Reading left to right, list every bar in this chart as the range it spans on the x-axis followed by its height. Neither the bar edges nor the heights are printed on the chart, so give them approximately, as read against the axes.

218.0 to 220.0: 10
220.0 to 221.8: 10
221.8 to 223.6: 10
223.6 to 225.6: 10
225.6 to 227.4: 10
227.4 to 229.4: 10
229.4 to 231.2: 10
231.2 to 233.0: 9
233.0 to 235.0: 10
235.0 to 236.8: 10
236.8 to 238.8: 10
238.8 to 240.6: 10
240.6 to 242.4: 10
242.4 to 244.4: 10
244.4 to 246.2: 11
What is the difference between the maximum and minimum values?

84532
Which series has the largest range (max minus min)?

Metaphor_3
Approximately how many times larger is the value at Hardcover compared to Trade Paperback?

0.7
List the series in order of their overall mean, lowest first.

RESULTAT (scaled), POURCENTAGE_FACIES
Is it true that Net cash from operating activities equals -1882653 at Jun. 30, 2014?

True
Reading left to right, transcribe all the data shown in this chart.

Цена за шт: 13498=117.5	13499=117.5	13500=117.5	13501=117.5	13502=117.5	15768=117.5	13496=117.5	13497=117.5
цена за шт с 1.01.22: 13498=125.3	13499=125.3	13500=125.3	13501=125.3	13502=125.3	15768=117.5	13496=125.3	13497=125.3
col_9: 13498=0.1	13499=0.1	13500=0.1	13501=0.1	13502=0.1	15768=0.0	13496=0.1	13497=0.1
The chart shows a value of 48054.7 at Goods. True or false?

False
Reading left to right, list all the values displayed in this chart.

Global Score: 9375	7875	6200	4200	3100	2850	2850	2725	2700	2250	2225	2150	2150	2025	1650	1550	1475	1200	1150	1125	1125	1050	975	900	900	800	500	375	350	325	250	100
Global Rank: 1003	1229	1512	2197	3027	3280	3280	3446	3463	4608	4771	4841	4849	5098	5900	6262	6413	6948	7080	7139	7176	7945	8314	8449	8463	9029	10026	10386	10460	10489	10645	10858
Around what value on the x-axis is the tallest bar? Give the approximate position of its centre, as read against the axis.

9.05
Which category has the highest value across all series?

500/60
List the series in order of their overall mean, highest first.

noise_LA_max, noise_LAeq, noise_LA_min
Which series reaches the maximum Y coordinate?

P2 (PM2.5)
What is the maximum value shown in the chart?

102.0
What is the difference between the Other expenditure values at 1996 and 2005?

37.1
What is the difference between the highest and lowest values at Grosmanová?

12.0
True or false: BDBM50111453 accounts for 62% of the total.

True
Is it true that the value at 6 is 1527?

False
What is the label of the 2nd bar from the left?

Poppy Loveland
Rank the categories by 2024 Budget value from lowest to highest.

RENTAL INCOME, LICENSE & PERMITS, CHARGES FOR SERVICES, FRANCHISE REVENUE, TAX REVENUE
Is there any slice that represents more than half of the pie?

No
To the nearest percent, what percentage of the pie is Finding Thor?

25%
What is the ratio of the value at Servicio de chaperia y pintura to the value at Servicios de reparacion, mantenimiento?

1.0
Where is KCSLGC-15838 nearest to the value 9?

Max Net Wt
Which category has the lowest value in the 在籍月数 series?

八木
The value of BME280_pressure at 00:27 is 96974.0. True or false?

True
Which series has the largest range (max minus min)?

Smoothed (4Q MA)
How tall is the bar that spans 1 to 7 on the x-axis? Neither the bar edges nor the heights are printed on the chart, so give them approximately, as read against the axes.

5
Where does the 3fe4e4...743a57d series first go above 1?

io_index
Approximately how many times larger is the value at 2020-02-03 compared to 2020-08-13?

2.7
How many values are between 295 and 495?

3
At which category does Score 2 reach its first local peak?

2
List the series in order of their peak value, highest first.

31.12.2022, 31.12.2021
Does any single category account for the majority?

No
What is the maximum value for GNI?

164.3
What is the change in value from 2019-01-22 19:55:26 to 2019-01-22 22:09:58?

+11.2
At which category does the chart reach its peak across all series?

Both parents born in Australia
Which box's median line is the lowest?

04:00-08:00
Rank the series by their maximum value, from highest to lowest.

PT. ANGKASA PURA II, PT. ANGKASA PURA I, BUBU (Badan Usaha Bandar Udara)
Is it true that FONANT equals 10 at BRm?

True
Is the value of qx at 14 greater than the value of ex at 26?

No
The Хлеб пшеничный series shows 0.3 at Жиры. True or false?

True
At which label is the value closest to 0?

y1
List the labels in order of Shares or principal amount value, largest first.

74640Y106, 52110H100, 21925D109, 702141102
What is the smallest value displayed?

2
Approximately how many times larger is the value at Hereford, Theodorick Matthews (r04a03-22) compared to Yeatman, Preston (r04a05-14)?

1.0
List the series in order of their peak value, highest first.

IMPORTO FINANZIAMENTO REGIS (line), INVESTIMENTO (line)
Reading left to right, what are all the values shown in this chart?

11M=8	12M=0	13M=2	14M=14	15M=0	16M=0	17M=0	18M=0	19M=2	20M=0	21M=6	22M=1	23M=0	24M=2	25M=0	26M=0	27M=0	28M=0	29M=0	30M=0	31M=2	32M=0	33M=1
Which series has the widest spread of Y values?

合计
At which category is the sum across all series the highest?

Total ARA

-*-

■ **WHAT TO PRODUCE**
Copy out all the entries above again, swapping every occurrence of "chart" for "graph" and leaving everything else unchanged.

■ **RESPONSE AREA**
Reading left to right, list every bar in this graph as the range it spans on the x-axis followed by its height. Neither the bar edges nor the heights are printed on the graph, so give them approximately, as read against the axes.

218.0 to 220.0: 10
220.0 to 221.8: 10
221.8 to 223.6: 10
223.6 to 225.6: 10
225.6 to 227.4: 10
227.4 to 229.4: 10
229.4 to 231.2: 10
231.2 to 233.0: 9
233.0 to 235.0: 10
235.0 to 236.8: 10
236.8 to 238.8: 10
238.8 to 240.6: 10
240.6 to 242.4: 10
242.4 to 244.4: 10
244.4 to 246.2: 11
What is the difference between the maximum and minimum values?

84532
Which series has the largest range (max minus min)?

Metaphor_3
Approximately how many times larger is the value at Hardcover compared to Trade Paperback?

0.7
List the series in order of their overall mean, lowest first.

RESULTAT (scaled), POURCENTAGE_FACIES
Is it true that Net cash from operating activities equals -1882653 at Jun. 30, 2014?

True
Reading left to right, transcribe all the data shown in this graph.

Цена за шт: 13498=117.5	13499=117.5	13500=117.5	13501=117.5	13502=117.5	15768=117.5	13496=117.5	13497=117.5
цена за шт с 1.01.22: 13498=125.3	13499=125.3	13500=125.3	13501=125.3	13502=125.3	15768=117.5	13496=125.3	13497=125.3
col_9: 13498=0.1	13499=0.1	13500=0.1	13501=0.1	13502=0.1	15768=0.0	13496=0.1	13497=0.1
The graph shows a value of 48054.7 at Goods. True or false?

False
Reading left to right, list all the values displayed in this graph.

Global Score: 9375	7875	6200	4200	3100	2850	2850	2725	2700	2250	2225	2150	2150	2025	1650	1550	1475	1200	1150	1125	1125	1050	975	900	900	800	500	375	350	325	250	100
Global Rank: 1003	1229	1512	2197	3027	3280	3280	3446	3463	4608	4771	4841	4849	5098	5900	6262	6413	6948	7080	7139	7176	7945	8314	8449	8463	9029	10026	10386	10460	10489	10645	10858
Around what value on the x-axis is the tallest bar? Give the approximate position of its centre, as read against the axis.

9.05
Which category has the highest value across all series?

500/60
List the series in order of their overall mean, highest first.

noise_LA_max, noise_LAeq, noise_LA_min
Which series reaches the maximum Y coordinate?

P2 (PM2.5)
What is the maximum value shown in the graph?

102.0
What is the difference between the Other expenditure values at 1996 and 2005?

37.1
What is the difference between the highest and lowest values at Grosmanová?

12.0
True or false: BDBM50111453 accounts for 62% of the total.

True
Is it true that the value at 6 is 1527?

False
What is the label of the 2nd bar from the left?

Poppy Loveland
Rank the categories by 2024 Budget value from lowest to highest.

RENTAL INCOME, LICENSE & PERMITS, CHARGES FOR SERVICES, FRANCHISE REVENUE, TAX REVENUE
Is there any slice that represents more than half of the pie?

No
To the nearest percent, what percentage of the pie is Finding Thor?

25%
What is the ratio of the value at Servicio de chaperia y pintura to the value at Servicios de reparacion, mantenimiento?

1.0
Where is KCSLGC-15838 nearest to the value 9?

Max Net Wt
Which category has the lowest value in the 在籍月数 series?

八木
The value of BME280_pressure at 00:27 is 96974.0. True or false?

True
Which series has the largest range (max minus min)?

Smoothed (4Q MA)
How tall is the bar that spans 1 to 7 on the x-axis? Neither the bar edges nor the heights are printed on the graph, so give them approximately, as read against the axes.

5
Where does the 3fe4e4...743a57d series first go above 1?

io_index
Approximately how many times larger is the value at 2020-02-03 compared to 2020-08-13?

2.7
How many values are between 295 and 495?

3
At which category does Score 2 reach its first local peak?

2
List the series in order of their peak value, highest first.

31.12.2022, 31.12.2021
Does any single category account for the majority?

No
What is the maximum value for GNI?

164.3
What is the change in value from 2019-01-22 19:55:26 to 2019-01-22 22:09:58?

+11.2
At which category does the graph reach its peak across all series?

Both parents born in Australia
Which box's median line is the lowest?

04:00-08:00
Rank the series by their maximum value, from highest to lowest.

PT. ANGKASA PURA II, PT. ANGKASA PURA I, BUBU (Badan Usaha Bandar Udara)
Is it true that FONANT equals 10 at BRm?

True
Is the value of qx at 14 greater than the value of ex at 26?

No
The Хлеб пшеничный series shows 0.3 at Жиры. True or false?

True
At which label is the value closest to 0?

y1
List the labels in order of Shares or principal amount value, largest first.

74640Y106, 52110H100, 21925D109, 702141102
What is the smallest value displayed?

2
Approximately how many times larger is the value at Hereford, Theodorick Matthews (r04a03-22) compared to Yeatman, Preston (r04a05-14)?

1.0
List the series in order of their peak value, highest first.

IMPORTO FINANZIAMENTO REGIS (line), INVESTIMENTO (line)
Reading left to right, what are all the values shown in this graph?

11M=8	12M=0	13M=2	14M=14	15M=0	16M=0	17M=0	18M=0	19M=2	20M=0	21M=6	22M=1	23M=0	24M=2	25M=0	26M=0	27M=0	28M=0	29M=0	30M=0	31M=2	32M=0	33M=1
Which series has the widest spread of Y values?

合计
At which category is the sum across all series the highest?

Total ARA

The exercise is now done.